All lines from the one containing "right eye: (726, 300)" down to the one containing "right back paw: (425, 694)", both ends included, are to be given again exactly; omit the rest of the listing below.

# [Dataset excerpts]
━━━━━━━━
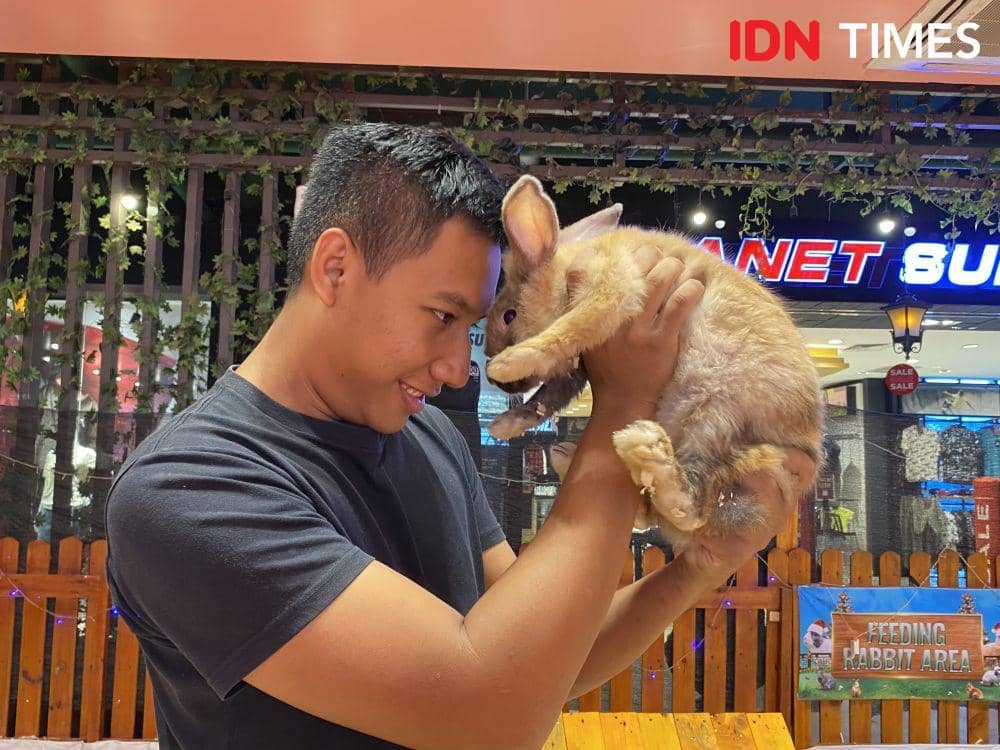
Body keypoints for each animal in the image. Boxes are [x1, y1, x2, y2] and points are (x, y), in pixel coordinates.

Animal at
━━━━━━━━
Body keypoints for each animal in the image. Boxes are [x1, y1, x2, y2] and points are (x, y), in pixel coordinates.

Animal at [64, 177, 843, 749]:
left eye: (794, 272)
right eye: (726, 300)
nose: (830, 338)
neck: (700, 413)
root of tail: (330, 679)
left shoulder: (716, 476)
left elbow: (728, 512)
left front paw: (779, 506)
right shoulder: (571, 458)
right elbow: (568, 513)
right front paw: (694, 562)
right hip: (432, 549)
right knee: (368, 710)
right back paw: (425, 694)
━━━━━━━━
# [Your response]
right eye: (726, 300)
nose: (830, 338)
neck: (700, 413)
root of tail: (330, 679)
left shoulder: (716, 476)
left elbow: (728, 512)
left front paw: (779, 506)
right shoulder: (571, 458)
right elbow: (568, 513)
right front paw: (694, 562)
right hip: (432, 549)
right knee: (368, 710)
right back paw: (425, 694)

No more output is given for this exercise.